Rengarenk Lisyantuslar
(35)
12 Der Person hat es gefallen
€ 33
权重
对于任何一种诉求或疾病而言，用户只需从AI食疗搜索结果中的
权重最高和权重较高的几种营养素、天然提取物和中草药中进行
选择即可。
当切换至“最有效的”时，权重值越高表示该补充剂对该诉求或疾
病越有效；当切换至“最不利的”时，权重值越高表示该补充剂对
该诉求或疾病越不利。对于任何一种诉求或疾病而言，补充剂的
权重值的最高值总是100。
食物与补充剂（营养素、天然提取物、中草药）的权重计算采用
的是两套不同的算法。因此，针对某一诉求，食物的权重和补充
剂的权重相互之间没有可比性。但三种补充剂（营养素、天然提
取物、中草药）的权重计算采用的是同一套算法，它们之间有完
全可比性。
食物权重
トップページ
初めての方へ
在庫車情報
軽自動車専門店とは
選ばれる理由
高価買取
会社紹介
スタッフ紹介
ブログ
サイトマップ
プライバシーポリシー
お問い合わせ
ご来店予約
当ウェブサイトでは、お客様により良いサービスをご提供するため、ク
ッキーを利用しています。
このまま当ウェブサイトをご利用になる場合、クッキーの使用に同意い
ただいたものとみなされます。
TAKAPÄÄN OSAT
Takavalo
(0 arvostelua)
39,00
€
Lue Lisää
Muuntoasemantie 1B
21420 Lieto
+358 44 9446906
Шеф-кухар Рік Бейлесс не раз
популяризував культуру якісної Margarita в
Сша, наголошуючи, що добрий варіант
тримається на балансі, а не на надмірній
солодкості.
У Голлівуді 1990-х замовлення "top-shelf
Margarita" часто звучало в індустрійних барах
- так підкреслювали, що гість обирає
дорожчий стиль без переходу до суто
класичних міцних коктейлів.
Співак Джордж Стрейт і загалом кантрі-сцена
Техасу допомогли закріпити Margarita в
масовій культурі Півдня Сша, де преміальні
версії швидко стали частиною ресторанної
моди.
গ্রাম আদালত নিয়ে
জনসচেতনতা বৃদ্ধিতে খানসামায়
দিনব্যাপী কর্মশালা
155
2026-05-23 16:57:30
---
Exercise aim>
An exact, complete copy of the lines above from the one with "剂的权重相互之间没有可比性。但三种补充剂（营养素、天然提" through the one with "У Голлівуді 1990-х" is the whole answer.

Answer to this problem>
剂的权重相互之间没有可比性。但三种补充剂（营养素、天然提
取物、中草药）的权重计算采用的是同一套算法，它们之间有完
全可比性。
食物权重
トップページ
初めての方へ
在庫車情報
軽自動車専門店とは
選ばれる理由
高価買取
会社紹介
スタッフ紹介
ブログ
サイトマップ
プライバシーポリシー
お問い合わせ
ご来店予約
当ウェブサイトでは、お客様により良いサービスをご提供するため、ク
ッキーを利用しています。
このまま当ウェブサイトをご利用になる場合、クッキーの使用に同意い
ただいたものとみなされます。
TAKAPÄÄN OSAT
Takavalo
(0 arvostelua)
39,00
€
Lue Lisää
Muuntoasemantie 1B
21420 Lieto
+358 44 9446906
Шеф-кухар Рік Бейлесс не раз
популяризував культуру якісної Margarita в
Сша, наголошуючи, що добрий варіант
тримається на балансі, а не на надмірній
солодкості.
У Голлівуді 1990-х замовлення "top-shelf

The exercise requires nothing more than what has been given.